Sequential Diagnosis Benchmarks

Updated 7 August 2025

Sequential diagnosis benchmarks are systematic frameworks that guide adaptive test sequencing, balancing diagnostic accuracy with cost and resource constraints.
They integrate probabilistic, decision-theoretic, and data-driven methods to optimize information acquisition in domains from industrial fault localization to clinical diagnostics.
Key datasets and quality metrics enable scalable evaluations, driving advancements in efficient diagnostic policies and robust sequential reasoning.

Sequential diagnosis benchmarks provide systematic frameworks, datasets, and algorithms for evaluating sequential decision-making strategies that identify system states or pathologies through a series of adaptive tests or observations.

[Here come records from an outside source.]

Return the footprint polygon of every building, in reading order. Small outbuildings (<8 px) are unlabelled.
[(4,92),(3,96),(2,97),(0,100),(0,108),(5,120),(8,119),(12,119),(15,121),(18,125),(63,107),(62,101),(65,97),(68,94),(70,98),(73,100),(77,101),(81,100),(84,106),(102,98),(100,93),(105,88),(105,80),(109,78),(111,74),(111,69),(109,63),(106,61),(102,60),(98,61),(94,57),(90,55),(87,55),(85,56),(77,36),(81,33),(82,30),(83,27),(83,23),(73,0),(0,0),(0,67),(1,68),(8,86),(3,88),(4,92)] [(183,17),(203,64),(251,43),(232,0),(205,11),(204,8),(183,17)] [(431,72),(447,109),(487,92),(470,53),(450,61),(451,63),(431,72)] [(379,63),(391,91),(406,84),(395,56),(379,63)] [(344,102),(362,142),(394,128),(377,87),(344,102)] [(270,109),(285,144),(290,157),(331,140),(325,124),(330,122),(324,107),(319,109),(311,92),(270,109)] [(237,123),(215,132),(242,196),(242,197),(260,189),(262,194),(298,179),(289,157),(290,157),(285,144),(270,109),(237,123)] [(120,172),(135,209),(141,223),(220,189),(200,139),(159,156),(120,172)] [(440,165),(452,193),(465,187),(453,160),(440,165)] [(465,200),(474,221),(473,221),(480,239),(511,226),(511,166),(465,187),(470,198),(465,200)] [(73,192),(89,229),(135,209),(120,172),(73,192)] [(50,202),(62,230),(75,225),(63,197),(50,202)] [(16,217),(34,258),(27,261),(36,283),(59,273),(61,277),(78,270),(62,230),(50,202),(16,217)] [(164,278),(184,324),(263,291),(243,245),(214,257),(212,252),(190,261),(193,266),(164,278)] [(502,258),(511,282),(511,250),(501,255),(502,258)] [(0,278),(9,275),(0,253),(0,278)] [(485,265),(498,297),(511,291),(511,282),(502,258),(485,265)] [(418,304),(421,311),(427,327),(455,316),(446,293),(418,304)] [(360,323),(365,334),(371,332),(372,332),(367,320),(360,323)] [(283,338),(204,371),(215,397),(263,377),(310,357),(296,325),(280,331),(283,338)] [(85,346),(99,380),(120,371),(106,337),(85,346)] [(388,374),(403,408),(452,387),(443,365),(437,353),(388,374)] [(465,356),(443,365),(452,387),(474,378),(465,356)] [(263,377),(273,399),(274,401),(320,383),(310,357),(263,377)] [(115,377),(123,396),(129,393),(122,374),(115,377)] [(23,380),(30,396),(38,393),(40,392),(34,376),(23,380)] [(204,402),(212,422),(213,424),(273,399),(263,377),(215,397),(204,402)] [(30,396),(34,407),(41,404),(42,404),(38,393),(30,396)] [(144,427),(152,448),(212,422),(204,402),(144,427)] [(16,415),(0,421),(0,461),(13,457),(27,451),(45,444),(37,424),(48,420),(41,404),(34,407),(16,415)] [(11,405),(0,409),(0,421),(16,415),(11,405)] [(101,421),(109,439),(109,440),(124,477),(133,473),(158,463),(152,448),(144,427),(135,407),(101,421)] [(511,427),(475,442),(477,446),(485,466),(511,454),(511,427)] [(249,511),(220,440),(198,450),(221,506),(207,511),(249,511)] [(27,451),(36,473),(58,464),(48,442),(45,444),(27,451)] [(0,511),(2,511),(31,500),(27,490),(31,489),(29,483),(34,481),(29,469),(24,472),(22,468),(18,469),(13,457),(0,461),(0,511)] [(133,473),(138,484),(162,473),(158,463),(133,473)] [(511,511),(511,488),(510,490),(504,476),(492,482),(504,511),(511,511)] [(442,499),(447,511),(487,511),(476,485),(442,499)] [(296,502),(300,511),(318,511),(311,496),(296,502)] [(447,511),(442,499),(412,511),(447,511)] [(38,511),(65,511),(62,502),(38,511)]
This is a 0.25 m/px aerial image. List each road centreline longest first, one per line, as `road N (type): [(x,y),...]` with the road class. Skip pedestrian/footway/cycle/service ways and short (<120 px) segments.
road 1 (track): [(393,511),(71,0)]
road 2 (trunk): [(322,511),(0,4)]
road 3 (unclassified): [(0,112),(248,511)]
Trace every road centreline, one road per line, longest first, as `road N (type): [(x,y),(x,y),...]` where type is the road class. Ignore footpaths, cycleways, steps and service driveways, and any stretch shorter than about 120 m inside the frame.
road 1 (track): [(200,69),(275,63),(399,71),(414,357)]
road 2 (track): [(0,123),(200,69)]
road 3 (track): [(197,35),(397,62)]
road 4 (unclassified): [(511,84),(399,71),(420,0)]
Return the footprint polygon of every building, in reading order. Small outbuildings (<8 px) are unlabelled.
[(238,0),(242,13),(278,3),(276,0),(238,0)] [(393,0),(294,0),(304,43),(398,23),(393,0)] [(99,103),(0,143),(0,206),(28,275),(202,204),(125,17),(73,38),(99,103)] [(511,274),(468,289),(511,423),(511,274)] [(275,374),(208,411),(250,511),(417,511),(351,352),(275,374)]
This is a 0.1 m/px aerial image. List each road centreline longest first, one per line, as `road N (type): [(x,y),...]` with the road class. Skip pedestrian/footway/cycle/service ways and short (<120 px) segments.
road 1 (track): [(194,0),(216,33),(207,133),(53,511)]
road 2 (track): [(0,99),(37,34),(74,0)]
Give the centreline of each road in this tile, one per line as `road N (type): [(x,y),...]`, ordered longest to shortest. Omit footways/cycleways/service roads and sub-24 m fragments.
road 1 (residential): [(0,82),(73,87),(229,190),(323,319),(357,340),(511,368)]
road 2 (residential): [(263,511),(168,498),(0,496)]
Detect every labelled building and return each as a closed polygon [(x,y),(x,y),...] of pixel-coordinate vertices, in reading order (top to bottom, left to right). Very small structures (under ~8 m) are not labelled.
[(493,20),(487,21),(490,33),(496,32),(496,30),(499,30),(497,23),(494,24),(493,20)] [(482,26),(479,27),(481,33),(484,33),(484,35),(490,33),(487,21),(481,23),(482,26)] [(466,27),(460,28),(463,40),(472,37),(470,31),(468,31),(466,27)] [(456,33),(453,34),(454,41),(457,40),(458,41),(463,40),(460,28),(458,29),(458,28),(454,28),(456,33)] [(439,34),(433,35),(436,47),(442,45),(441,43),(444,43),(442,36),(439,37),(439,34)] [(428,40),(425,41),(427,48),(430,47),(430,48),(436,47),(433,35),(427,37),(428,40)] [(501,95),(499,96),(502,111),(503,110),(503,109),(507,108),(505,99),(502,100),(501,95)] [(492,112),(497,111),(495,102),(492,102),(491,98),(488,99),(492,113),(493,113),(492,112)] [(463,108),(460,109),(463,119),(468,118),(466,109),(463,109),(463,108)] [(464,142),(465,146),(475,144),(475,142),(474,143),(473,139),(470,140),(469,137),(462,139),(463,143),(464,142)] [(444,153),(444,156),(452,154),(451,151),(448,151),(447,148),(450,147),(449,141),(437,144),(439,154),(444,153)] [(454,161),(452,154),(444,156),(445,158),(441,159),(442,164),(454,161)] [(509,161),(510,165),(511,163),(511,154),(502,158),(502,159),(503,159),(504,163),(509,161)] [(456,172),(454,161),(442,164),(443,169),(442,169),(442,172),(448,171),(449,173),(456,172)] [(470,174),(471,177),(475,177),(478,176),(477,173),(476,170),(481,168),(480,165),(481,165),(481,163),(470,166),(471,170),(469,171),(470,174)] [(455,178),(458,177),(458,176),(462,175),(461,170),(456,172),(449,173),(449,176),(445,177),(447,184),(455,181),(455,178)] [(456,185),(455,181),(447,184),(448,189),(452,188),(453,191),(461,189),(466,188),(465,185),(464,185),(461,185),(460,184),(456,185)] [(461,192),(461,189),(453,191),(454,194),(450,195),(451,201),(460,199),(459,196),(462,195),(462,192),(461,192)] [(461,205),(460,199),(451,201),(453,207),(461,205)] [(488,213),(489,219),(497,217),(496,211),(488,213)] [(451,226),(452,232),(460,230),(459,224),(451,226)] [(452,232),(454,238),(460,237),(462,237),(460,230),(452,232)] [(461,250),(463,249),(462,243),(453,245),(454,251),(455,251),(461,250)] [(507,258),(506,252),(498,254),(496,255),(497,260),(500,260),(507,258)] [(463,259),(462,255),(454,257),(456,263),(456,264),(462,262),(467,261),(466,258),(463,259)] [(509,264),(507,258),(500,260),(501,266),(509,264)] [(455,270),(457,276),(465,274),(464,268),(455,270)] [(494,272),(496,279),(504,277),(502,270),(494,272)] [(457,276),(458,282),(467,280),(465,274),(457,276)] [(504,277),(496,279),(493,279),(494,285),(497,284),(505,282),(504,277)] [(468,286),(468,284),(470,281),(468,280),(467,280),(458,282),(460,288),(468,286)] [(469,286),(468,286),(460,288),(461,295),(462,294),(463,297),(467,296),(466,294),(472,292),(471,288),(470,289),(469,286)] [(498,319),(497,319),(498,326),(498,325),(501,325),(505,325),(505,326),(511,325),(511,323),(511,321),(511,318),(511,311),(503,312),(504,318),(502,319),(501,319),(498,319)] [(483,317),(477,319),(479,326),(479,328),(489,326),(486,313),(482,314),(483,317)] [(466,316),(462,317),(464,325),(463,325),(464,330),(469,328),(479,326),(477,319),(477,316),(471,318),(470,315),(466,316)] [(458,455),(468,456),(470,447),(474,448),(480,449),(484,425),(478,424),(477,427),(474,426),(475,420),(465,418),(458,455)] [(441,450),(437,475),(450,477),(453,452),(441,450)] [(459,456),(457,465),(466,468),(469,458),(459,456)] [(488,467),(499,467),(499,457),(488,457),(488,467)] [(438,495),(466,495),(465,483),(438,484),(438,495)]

Unlike static diagnostic evaluations, these benchmarks emphasize stepwise data acquisition, optimizing not only for diagnostic accuracy but also for resource or cost efficiency. Both model-based and data-driven approaches are represented, with applications ranging from industrial fault localization and medical diagnosis to cognitive assessment and complex reasoning in LLMs.

1. Foundational Models and Methodologies

Early sequential diagnosis benchmarks are anchored in probabilistic and decision-theoretic models. The Bayesian framework for sequential change diagnosis (0710.4847) formalizes the joint detection and identification of regime changes in random sequences. This formulation unifies optimal stopping theory and Bayesian multi-hypothesis testing, with a risk functional that combines per-period delay costs and misclassification penalties:

$R(\delta) = c\,\mathbb{E}[(\tau-\theta)^+] + \mathbb{E}[a_{0d}\,\mathbb{I}\{\tau < \theta\} + a_{\mu d}\,\mathbb{I}\{\theta \leq \tau < \infty\}]$

where $\tau$ is the stopping time, $d$ the diagnosis, $\theta$ the unknown change time, and $\mu$ the post-change regime. The sufficient statistic is a recursively updated posterior probability vector, reducing the high-dimensional observation history to a tractable Bayesian filter.

Another canonical approach is the decision-analytic test sequencing rule, which, given known test costs $c_i$ and failure probabilities $p_i$ , selects the next diagnostic action by minimizing the $c_i/p_i$ ratio (Kalagnanam et al., 2013). The sequence is ordered to minimize expected diagnostic cost:

$\text{Test-order} = \operatorname{argsort}_i \left( \frac{c_i}{p_i} \right)$

For system-level model-based benchmarks, the FRACTAL framework (Feldman et al., 2014) integrates automated test pattern generation (ATPG) with active, greedy, or probing-based reduction of the diagnosis space. These approaches formalize diagnosis as an expected-uncertainty minimization in the space of minimal-cardinality diagnoses, applying geometric decay models to benchmark convergence rates.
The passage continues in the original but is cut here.